Back to the 4.0/1600, he or she is in for CS if they live in Santa Clara County (EI of 5000) or if not in SC, then one honors course in 10th or 11th will also do it.

However, since SJSU determines thresholds competitively every year, anyone who wants to reasonably consider it a safety needs to have an EI well above any historical threshold for his/her major. CS has had such high historical thresholds that there is very little headroom above them.

The post mentioned the applicants were SF residents (SF is not in Santa Clara County) and implied it was a 4.0 recalculated GPA, rather than 4.0 UW GPA. That said, yes there are different thresholds for different groups, even within the same major. The 2020 results could instead be the following.

SJSU CS Applicant 1 – SJ resident with 3.9 UC GPA* + 1500 SAT – Does not meet EI threshold and is Not Accepted

SJSU CS Applicant 2 – SF resident with 4.0 UC GPA* + 1600 SAT – Does not meet EI threshold and is Not Accepted

SJSU CS Applicant 3 – NYS resident with 4.0 UW + all courses honors + 1600 SAT – Does not meet EI threshold and is Not Accepted

*Recalculated UC GPA prior to Santa Clara county bonus, UC GPA has maximum of >4.0 with eligible honors classes

The point is even near perfect stats that are far beyond the stat range of the college does not guarantee acceptance at SJSU, which is a public college that uses stat based admission and had a >60% admit rate in the most recent CDS. Rather than look at the overall admit rate and overall stat ranges, one needs to consider the chance of admission for a particular student. At SJSU, both choice of major and residency are important influences that can make a particular student’s chance of acceptance dramatically different from the overall averages for the college. A similar statement could be made at many other public colleges.

GIVEN TASK: Could you retype the passage on SJSU admission thresholds from "Back to the" up to and including "also do it."?

INFORMATION PROVIDED:
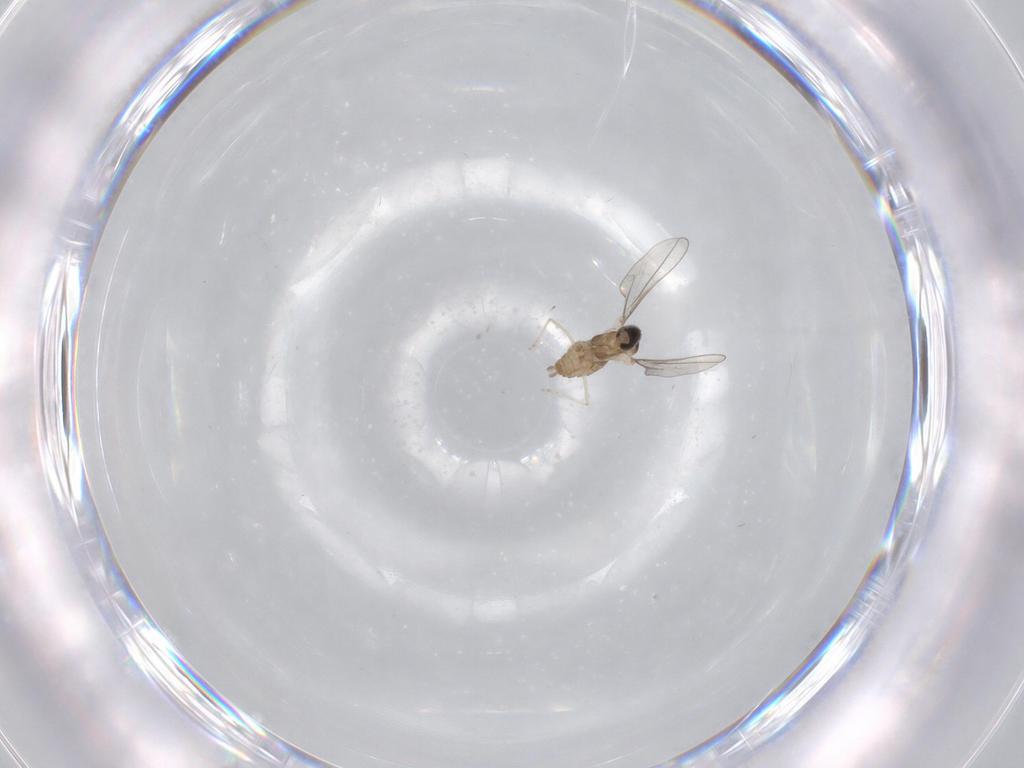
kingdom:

---

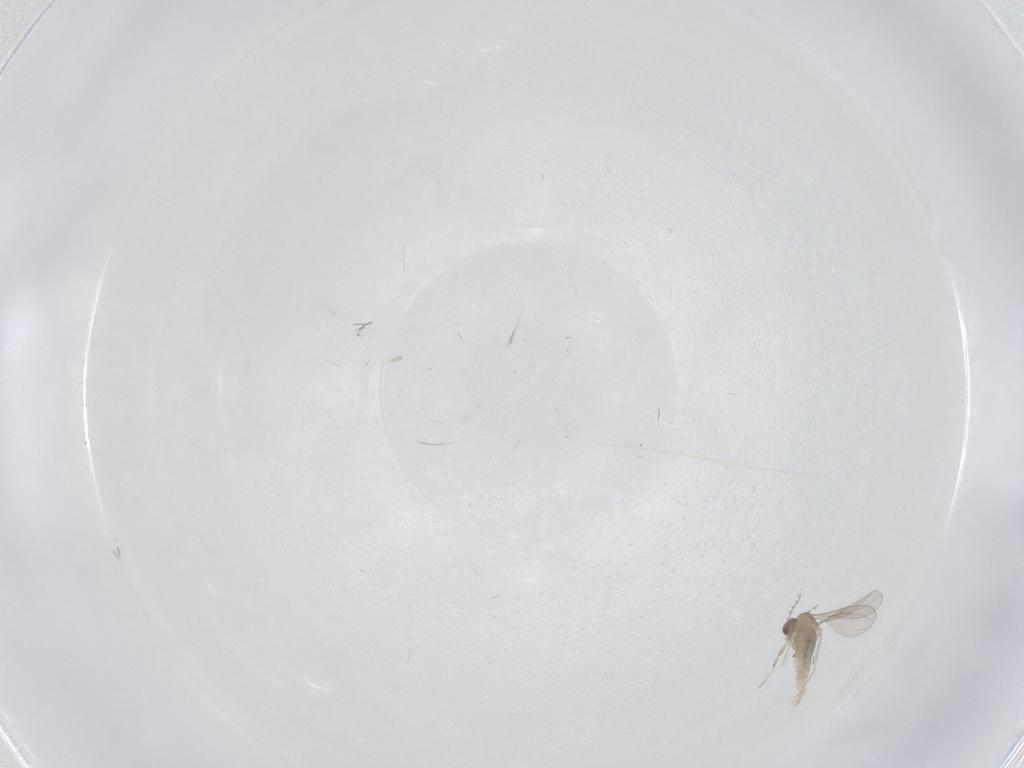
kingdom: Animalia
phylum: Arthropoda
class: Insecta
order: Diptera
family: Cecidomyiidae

TASK RESPONSE:
Back to the 4.0/1600, he or she is in for CS if they live in Santa Clara County (EI of 5000) or if not in SC, then one honors course in 10th or 11th will also do it.